Downscaled Climate Projections by Katharine Hayhoe
A Modified Statistical Asynchronous Regression Downscaling Method
Anne Stoner, Katharine Hayhoe, and Xiaohui Yang
This approach uses daily predictor fields from AOGCMs to statistically downscale maximum and minimum temperature and 24h cumulative precipitation. The AOGCM simulations are first re-gridded to the scale of the observations (whether for stations or grids) using bilinear interpolation. For training, the method requires a minimum of 20 years of observations with less than 5% missing data over that time period in order to produce robust results. Where data is available, at most the method uses the entire observational record from 1960 to present for training purposes.
The downscaling approach is based on a highly generalizable statistical approach, quantile regression. This approach has two key advantages: first, it does not require temporal correspondence between AOGCM simulations and observations; and second, it is capable of incorporating AOGCM-simulated changes in the shape of the distribution (including shifts in the mean, skewedness, and variance) into future projections.
Model predictor values and observed predictand values are ranked and a function (here, a piecewise linear regression) is fitted to the datasets by month, including two weeks of overlapping data on either side. This additional refinement was added to account for shifting seasons in future projections that may produce conditions outside the range of a typical historical month in the future, and allows the method to utilize each data point twice rather than once during the training process.
Optimal placements and number of break points (up to six) in the piecewise linear regressions are identified automatically as locations with higher curvature on a plot of ranked modeled vs. observed values. The slopes of the regression segments are checked to ensure no negative slopes are present, and if there is a negative slope a break point is removed to force a positive slope.
Temperature. Based on tests during the development stage of this method, it was determined that the most reliable predictor for daily maximum and minimum 2m temperature were those same fields as simulated by the AOGCMs. Improved performance on temperature downscaling is obtained by filtering the AOGCM fields using an EOF analysis and retaining only 97% of the original variance. As the linear regressions at the tails are based on a much lower number of data points than those in the center of the distribution, the low and high tail of the distributions undergo further scrutiny by performing bias correction at the tails, ensuring that values are within 30% of the observations.

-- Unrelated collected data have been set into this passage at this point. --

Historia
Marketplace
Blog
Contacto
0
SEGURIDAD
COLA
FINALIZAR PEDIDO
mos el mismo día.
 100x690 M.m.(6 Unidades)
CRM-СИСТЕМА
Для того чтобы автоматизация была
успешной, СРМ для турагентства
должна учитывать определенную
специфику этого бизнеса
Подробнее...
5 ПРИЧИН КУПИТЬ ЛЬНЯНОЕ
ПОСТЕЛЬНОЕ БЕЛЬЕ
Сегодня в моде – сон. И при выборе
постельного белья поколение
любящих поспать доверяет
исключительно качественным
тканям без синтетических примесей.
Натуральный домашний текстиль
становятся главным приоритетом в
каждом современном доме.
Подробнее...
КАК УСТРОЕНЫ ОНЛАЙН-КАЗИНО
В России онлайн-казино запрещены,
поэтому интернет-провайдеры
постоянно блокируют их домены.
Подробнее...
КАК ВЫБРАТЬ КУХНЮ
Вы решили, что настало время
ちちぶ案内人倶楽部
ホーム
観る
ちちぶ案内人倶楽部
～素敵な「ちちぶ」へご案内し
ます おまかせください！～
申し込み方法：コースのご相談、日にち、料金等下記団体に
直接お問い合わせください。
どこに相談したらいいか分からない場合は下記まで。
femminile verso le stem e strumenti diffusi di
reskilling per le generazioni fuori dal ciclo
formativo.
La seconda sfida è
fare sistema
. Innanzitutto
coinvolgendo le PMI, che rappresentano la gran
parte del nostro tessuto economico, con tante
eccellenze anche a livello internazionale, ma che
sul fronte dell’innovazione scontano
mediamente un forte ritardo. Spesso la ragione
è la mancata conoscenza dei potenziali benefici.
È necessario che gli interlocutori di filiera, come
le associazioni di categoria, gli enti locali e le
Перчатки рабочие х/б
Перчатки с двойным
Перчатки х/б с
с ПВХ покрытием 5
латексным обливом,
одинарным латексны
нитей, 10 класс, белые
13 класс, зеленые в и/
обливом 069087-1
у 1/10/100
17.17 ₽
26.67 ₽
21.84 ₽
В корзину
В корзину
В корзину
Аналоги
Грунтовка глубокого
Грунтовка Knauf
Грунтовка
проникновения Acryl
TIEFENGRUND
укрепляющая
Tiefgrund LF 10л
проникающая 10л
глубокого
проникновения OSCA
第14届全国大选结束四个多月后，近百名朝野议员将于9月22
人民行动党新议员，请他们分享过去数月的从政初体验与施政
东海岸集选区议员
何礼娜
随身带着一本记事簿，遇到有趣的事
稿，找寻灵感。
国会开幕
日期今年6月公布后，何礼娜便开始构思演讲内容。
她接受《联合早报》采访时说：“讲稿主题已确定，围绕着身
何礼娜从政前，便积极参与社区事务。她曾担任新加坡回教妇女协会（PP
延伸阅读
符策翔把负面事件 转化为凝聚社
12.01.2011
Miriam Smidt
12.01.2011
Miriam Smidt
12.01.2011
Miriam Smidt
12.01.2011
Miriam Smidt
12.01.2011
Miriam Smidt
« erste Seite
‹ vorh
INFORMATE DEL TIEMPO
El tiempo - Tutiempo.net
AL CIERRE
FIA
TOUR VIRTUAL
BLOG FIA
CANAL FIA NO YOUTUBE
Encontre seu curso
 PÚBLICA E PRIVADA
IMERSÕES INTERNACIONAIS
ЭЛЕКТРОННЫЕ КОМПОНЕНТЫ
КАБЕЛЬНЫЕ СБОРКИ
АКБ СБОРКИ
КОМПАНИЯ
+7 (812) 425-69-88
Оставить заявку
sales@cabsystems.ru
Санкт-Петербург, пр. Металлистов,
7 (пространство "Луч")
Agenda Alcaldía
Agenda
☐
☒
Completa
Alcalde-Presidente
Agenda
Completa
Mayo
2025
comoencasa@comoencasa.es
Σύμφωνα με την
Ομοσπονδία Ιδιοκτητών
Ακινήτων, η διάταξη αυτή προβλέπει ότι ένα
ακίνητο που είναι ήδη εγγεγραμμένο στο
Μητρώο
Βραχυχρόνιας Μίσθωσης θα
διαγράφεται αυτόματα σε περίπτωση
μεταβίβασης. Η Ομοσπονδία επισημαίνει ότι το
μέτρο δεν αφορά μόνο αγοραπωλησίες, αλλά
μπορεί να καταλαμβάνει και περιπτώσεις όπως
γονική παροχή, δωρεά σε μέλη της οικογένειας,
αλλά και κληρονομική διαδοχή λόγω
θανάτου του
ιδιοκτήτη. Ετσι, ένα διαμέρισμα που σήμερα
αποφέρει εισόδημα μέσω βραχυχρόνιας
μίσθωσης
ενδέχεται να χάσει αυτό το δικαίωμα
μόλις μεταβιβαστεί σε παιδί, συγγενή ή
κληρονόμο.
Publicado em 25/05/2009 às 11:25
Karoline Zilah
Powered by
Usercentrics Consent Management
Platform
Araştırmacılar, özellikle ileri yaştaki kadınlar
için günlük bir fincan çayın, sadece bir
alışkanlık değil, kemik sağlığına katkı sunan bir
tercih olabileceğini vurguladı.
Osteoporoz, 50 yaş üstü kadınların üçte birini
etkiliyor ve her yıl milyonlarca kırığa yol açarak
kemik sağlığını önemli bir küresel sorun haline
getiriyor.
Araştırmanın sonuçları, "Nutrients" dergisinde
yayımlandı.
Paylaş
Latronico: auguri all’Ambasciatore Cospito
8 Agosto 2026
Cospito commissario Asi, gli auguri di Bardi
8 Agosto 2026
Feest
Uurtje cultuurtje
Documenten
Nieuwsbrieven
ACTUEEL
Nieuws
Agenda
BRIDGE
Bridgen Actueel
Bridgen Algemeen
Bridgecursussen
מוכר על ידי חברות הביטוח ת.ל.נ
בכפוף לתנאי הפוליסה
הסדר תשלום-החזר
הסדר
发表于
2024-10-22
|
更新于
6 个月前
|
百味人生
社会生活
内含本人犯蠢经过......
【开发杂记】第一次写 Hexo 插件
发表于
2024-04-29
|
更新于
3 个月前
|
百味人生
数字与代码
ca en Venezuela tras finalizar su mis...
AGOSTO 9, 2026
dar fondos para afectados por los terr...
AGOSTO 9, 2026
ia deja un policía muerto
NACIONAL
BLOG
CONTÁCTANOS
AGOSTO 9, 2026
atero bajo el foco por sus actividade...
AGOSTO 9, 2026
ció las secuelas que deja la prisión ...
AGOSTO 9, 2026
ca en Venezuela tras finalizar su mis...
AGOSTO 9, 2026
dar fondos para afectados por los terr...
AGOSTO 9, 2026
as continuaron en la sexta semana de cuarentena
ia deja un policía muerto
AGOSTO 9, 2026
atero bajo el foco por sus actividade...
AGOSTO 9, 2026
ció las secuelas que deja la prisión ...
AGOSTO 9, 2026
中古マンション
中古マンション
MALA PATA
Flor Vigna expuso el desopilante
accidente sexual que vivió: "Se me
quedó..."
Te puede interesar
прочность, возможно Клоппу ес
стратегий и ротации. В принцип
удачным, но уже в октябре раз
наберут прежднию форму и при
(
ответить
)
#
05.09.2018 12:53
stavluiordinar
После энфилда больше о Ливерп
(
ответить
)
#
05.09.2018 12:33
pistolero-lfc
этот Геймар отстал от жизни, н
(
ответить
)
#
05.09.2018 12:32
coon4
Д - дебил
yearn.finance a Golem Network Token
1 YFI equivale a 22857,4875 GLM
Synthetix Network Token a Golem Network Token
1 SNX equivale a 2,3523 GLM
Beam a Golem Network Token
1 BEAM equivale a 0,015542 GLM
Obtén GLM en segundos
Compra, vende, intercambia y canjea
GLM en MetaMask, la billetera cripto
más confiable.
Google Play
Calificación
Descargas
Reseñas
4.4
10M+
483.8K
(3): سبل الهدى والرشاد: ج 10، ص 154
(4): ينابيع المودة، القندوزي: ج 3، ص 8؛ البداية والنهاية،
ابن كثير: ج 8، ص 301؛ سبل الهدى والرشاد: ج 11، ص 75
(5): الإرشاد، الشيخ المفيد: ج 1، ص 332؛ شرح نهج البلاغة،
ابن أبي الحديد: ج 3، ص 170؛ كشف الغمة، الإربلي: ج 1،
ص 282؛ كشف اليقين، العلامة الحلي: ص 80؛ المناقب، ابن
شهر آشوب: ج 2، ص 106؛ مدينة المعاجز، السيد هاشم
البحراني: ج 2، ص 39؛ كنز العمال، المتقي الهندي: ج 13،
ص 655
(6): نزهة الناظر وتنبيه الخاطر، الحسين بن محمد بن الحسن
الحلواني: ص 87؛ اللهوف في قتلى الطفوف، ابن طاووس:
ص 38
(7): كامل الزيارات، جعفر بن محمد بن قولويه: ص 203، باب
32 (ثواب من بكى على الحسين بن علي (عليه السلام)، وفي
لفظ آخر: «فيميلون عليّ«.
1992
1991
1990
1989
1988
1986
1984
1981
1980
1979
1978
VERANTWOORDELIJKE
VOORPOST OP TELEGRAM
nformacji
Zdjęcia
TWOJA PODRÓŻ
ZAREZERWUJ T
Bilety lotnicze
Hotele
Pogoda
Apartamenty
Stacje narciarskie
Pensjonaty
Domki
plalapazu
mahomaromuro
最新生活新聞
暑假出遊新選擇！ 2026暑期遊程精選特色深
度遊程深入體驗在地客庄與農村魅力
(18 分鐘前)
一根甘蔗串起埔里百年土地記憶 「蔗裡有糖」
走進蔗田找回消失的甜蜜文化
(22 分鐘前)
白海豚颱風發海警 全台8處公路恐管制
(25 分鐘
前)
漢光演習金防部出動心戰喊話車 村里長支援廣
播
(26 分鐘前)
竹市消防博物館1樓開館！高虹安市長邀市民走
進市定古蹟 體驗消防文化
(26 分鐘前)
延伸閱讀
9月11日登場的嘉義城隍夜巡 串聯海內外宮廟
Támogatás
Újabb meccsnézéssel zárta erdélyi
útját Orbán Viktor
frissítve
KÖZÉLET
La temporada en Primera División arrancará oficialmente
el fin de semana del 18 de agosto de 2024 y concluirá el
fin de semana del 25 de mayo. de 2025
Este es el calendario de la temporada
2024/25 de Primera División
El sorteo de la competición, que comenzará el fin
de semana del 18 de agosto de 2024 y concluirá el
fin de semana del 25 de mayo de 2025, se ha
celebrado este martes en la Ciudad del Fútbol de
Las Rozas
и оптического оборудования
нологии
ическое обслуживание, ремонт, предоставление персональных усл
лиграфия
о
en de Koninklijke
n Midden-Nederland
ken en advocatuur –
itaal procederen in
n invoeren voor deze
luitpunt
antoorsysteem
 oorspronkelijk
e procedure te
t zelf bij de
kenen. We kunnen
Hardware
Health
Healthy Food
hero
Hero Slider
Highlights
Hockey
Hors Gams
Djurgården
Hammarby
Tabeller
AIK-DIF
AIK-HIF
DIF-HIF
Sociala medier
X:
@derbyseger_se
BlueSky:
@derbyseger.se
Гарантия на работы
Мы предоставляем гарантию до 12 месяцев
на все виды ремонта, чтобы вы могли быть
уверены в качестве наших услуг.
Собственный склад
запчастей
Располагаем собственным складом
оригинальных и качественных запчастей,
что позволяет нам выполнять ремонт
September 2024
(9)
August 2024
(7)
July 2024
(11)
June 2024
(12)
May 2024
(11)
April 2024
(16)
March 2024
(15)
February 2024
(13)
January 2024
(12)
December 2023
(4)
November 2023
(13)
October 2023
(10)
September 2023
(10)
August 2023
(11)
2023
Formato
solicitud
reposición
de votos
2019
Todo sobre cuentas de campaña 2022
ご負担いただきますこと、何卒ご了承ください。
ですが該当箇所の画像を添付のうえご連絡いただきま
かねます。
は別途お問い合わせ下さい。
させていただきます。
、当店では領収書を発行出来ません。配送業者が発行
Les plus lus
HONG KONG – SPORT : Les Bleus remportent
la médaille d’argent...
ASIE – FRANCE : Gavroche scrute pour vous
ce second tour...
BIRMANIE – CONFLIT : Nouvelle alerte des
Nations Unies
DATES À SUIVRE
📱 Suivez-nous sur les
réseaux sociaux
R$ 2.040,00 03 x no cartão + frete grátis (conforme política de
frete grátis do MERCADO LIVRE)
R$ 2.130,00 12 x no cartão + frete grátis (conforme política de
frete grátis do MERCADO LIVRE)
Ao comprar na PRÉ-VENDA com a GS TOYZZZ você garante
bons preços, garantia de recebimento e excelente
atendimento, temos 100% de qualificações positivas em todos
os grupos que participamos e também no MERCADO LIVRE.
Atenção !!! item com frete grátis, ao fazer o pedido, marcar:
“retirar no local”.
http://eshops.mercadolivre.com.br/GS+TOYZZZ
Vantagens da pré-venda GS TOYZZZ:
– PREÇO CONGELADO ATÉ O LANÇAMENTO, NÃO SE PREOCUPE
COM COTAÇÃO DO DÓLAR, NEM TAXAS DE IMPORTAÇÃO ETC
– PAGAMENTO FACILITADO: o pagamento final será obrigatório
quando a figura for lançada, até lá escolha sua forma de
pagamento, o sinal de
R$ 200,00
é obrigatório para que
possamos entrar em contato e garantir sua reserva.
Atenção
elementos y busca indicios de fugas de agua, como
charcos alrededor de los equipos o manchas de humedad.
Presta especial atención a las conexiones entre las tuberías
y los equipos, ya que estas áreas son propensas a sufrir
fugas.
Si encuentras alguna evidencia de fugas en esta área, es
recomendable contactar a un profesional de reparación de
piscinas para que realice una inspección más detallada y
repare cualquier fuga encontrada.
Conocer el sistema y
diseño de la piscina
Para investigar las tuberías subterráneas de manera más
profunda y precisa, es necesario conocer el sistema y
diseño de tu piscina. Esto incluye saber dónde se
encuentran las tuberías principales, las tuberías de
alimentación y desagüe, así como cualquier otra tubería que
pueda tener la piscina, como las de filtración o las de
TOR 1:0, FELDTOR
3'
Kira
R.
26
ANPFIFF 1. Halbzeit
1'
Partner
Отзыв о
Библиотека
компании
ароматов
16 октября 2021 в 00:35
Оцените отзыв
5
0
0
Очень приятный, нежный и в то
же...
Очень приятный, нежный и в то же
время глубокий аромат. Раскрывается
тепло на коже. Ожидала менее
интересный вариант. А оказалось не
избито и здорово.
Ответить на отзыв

Precipitation. The downscaling model for precipitation is similar to that for temperature in many aspects, but with some key differences. First, for practical reasons an AOGCM predictor had to be chosen that was commonly archived at the daily scale. Although upper-level humidity and geopotential height have shown promise in downscaling precipitation, few AOGCMs have preserved daily outputs. Thus, 24h cumulative precipitation was selected as the predictor for precipitation, with the additional refinement of incorporating convective and large-scale precipitation if both predictors were available. For models with these variables, the downscaling approach selects from three possible predictors the one best suited to each month: convective, large-scale, or total. This refinement significantly improved the method’s ability to simulate precipitation over arid and semi-tropical regions. Second, EOF filtering of the GCM output is not performed since we found that to degrade the results along with introducing negative values for precipitation. Finally, the logarithm of precipitation values is used instead of raw precipitation amount. This was found to decrease the residuals of the regression.
The resulting outputs have been statistically estimated to be accurate to the 99.6th percentile of the distribution (i.e., to 1-2 days per year). This is likely a fairly conservative estimate as it does not incorporate the effects of bias correction in the tails of the distribution. Analyses of biases in the quantiles of the distribution and in key thresholds such as wet days show good correspondence with historical observations (see below).
Figure 1. The bias in (a) the 99th quantile of the distribution of maximum temperature as simulated by downscaling GFDL CM2.1, and (b) the number of wet days per year (pr>0.1”) in downscaled simulations compared to observations for the period 1960-2000, as simulated by downscaling HadCM3.